Los europeos son cada vez más intolerantes con los inmigrantes y uno de cada cinco desea que retornen a sus países de origen, reveló un estudio publicado ayer por el organismo observador del racismo de la Unión Europea (UE).
El estudio, basado en encuestas a la opinión pública en la UE entre 1997 y el 2003, encontró un aumento significativo de respaldo a la visión según la cual hay límites a la llamada sociedad multicultural.
También se registró un aumento significativo en la minoría que apoyó el regreso de los inmigrantes a sus países de origen, el 20%, dijo el estudio, sin dar datos sobre la escala de esos aumentos.

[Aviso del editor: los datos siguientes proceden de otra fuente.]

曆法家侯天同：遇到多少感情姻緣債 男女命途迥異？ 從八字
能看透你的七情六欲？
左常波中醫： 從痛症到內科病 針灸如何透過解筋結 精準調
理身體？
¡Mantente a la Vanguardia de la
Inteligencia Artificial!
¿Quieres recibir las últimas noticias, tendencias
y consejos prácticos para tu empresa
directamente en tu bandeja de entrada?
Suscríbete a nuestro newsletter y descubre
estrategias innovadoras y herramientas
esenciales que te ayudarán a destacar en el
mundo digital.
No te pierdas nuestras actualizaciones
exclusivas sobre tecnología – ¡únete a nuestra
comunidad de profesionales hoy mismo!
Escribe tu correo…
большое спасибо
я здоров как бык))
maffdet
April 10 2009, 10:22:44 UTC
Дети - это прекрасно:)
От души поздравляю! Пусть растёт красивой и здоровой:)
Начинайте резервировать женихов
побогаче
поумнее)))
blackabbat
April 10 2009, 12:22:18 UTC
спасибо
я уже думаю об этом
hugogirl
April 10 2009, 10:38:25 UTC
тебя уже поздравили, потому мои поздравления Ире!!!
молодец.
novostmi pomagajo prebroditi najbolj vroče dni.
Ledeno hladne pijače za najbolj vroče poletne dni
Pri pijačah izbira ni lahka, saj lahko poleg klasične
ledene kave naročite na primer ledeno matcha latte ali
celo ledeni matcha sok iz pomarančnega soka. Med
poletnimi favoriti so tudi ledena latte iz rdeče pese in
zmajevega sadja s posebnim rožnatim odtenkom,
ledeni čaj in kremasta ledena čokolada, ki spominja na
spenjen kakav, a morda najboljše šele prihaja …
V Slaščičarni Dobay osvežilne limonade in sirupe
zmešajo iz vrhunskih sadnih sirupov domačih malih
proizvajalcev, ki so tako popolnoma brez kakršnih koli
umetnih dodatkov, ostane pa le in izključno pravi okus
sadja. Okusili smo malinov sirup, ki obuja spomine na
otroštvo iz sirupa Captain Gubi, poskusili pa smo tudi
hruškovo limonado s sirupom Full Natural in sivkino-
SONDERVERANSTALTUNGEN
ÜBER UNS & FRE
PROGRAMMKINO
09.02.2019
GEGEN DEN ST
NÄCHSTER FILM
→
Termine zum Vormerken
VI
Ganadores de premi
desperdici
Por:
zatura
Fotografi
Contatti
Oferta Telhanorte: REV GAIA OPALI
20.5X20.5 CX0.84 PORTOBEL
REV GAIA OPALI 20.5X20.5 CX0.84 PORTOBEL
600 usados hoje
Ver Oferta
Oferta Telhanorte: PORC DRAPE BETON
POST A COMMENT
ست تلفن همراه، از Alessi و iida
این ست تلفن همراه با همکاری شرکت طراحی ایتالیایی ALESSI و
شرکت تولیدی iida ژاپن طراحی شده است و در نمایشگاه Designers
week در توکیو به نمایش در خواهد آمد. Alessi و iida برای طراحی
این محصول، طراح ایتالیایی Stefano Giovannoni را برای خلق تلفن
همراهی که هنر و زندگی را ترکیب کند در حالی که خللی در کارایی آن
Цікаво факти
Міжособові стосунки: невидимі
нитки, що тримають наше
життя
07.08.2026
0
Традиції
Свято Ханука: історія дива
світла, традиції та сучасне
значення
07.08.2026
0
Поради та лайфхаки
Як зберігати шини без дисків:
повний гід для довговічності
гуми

“La Unión Europea se enfrenta a la intolerancia y actitudes discriminatorias hacia las minorías e inmigrantes”, dijo Beate Winkler, jefe del Centro de Supervisión de Racismo y Xenofobia Europeo (EUMC), en una conferencia de prensa.
El análisis de los datos del Centro encontró que: el 60% de los primeros quince estados de la UE y el 42% de los diez países del este que se sumaron el año pasado creen que hay “límites para la sociedad multicultural”. Casi el 40% de la UE se opone a conceder los inmigrantes legales derechos civiles completos, otro 50% expresó “resistencia a los inmigrantes”.
El 58% observó una “amenaza étnica colectiva” por parte de los inmigrantes.